El apodo animal renueva en el medio urbano un resto de animismo que el éxodo rural parecía haber dejado definitivamente atrás. Todavía en los pueblos, la costumbre de colgar apodos circunstanciales, que se convertían en pesada herencia familiar como grotescos títulos nobiliarios, rara vez echaba mano de nombres de animales. La cercanía del establo bastaba para tener presente el papel de las bestias como fuente de alimento que había perdido todo carácter sagrado.2 El viejo sacrificio ritual, que convertía a los miembros de una comunidad en partícipes ocasionales de lo divino, se reproducía semanalmente en la misa dominical, dando a comer a la vecindad más devota fragmentos de un dios humanizado. Fue preciso distanciarse del medio rural, que los hijos del pueblo fuesen a buscar trabajo y pareja lejos de su entorno, para que el apodo animal recuperase un halo legendario, reflejo pálido y tardío del tótem primitivo, precariamente adherido al individuo perdido y anónimo entre el gentío urbano. Tras la humanización de lo divino, fue preciso que el nuevo habitante de la urbe se deshumanizase un poco.

El apodo animal conserva un halo degradado y borroso de antigua efigie heráldica. Es un símbolo desprovisto casi por completo de prestigio, como un tatuaje que ha perdido significado colectivo, que responde solamente a los caprichos del destino solitario. Mide la distancia creciente entre el individuo y la comunidad, que antaño buscaba asimilarse con otra especie animal y hoy juega como al descuido con imágenes que nos comprometen débilmente. Pone a prueba el resorte gastado de los nombres. Tiene cierto interés gramatical observar de cerca, como con lupa, el funcionamiento de ese deterioro simbólico.

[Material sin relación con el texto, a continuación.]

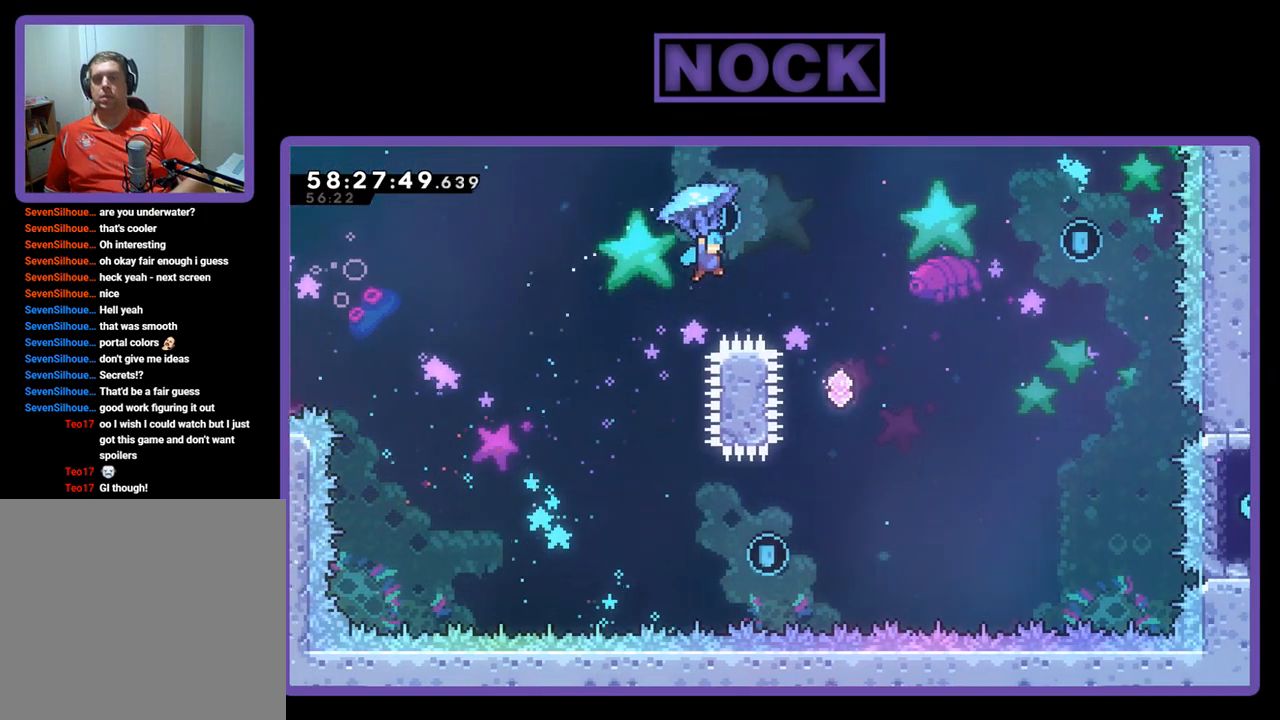
{"buttons": ["R2"], "right_stick": "center", "events": [[300, "DPAD_RIGHT", "up"], [333, "DPAD_UP", "up"]]}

En el caso del apodo individual, el nombre común del animal pasa a ser propio de un individuo humano. El tótem con el cual se identificaba todo un clan prehistórico se convierte en mera caracterización personal. Falta el sentido vinculante con el grupo que le daba fuerza a la denominación. Pero el apodo animal tampoco llega a ser propio del todo, porque conserva el eco genérico de la especie aludida. Su resorte gastado fluctúa por tanto entre lo humano y lo inhumano, entre lo propio y lo común. Cuando el nombre de la especie animal se aplica en cambio a un colectivo, vincula a una especie con parte de otra especie, sigue siendo común. Podríamos pensar que las funciones del viejo tótem en este caso se renuevan, pero lo cierto es que acontece algo distinto. El nombre de la especie animal destaca ciertas cualidades del grupo humano. Su significado se intensifica para diferenciarlo de otros grupos con los que no admite intercambio. No es el nombre totémico de un clan que espera relacionarse con otros clanes, sino el de un colectivo segregado. El apelativo común adquiere nuevo realce, la cualidad animal se transforma en intriga que sólo entienden los implicados. Si en el apodo individual el valor simbólico fluctúa de forma algo indecisa entre el carácter propio del sujeto aislado y lo común de una especie animal, en el uso como gentilicio el nombre de la especie animal, sin dejar de ser común, se singulariza, se convierte en valor cultural cerrado sobre sí mismo, que se arriesga a ser ensalzado o denostado. El nombre común de una especie animal se debilita cuando se convierte en nombre propio de un individuo. Recobra fuerza si se aplica a un grupo, pero sólo para oponerse al resto de la humanidad.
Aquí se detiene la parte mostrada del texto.